3 Common Misconceptions of Invoice Financing

Author: Justin Reynolds | November 13, 2015

There are many ways to solve cash flow problems, but making use of an invoice financing tool is perhaps the easiest and most effective.

That’s because invoice financing gives small businesses immediate access to the cash they’re owed. All it takes is a few clicks of the mouse or taps of the finger, and voila—money appears in a company’s bank account in a matter of moments. Businesses then have 12 weeks to repay the advance, plus a small fee.

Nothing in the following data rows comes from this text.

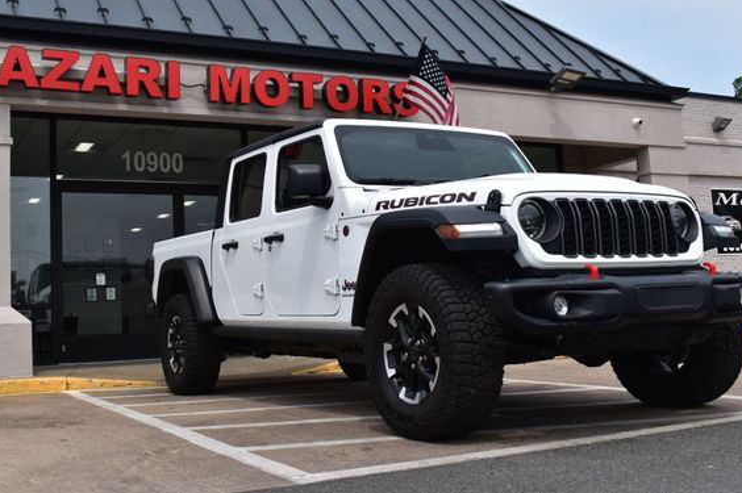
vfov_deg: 31.4
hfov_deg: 45.9
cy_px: 214
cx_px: 355
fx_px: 877
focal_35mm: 43
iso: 280
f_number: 11
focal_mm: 25
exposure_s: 1/500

Being able to advance invoices quickly is essential to success. These days, as many small business owners will attest, net 30 is routinely turning into net 90 or worse. After all, lots of customers have cash flow problems of their own. They have to wait until their own bills get settled before being able to write checks that will clear.

It’s true that trying anything new can be a bit scary. And when it involves your small business’ finances, trying something new can be downright frightening.

But take our word for it: There’s no reason to be afraid of invoice financing—despite any misconceptions you may have heard to the contrary.

With that in mind, let’s take a look at three common myths about invoice financing—and why they shouldn’t discourage you from giving the transformative financial services a try.

Misconception #1: Only failing businesses use invoice financing.

You might think that only failing businesses encounter cash flow problems, but you’d be wrong.

Believe it or not, 60 percent of small businesses run into cash flow problems over the course of a year.

And while a sliver of that group could probably be described as “failing,” a vast majority of them are in great shape—they’re just short on the liquid cash side for a number of reasons (e.g., late payments, rent increases or declining gross margins).

Simply put, small businesses that use invoice financing services are taking proactive steps to overcome cash flow gaps. As a result, they can grow their operations and pad their bottom lines.

Misconception #2: Invoice financing costs an arm and a leg.

By advancing payments on outstanding bills, invoice financing services allow small businesses to instantly access the funds they’re owed. Some folks think that invoice financing sounds a lot like factoring, and anyone who has experience with factoring knows how much it costs.

Good news: Unlike factoring, invoice financing is not expensive. For example, if you use Fundbox to clear a $1,000 invoice, you’ll be responsible for a fee that’s somewhere between $50 and $70, depending how quickly you repay the advance.

Misconception #3: Customers will find out when a business uses invoice financing.

Small business owners certainly don’t want to be embarrassed. In a perfect world, their bank accounts would overflow with cash, and they wouldn’t have to turn to anyone for help.

Some business owners may think that companies that use invoice financing services will be exposed, and once their customers find out they’re dealing with cash flow problems, they may very will look for other vendors and other business partners.

But truth be told, in using a tool like Fundbox, a small business maintains the relationship with their customer and that means you don’t have to set up a new bank account or redirect your customer’s payment.

At the end of the day, invoice financing services are yet another tool small businesses can use to solve cash flow problems. And once that happens, in terms of growth, the sky is the limit.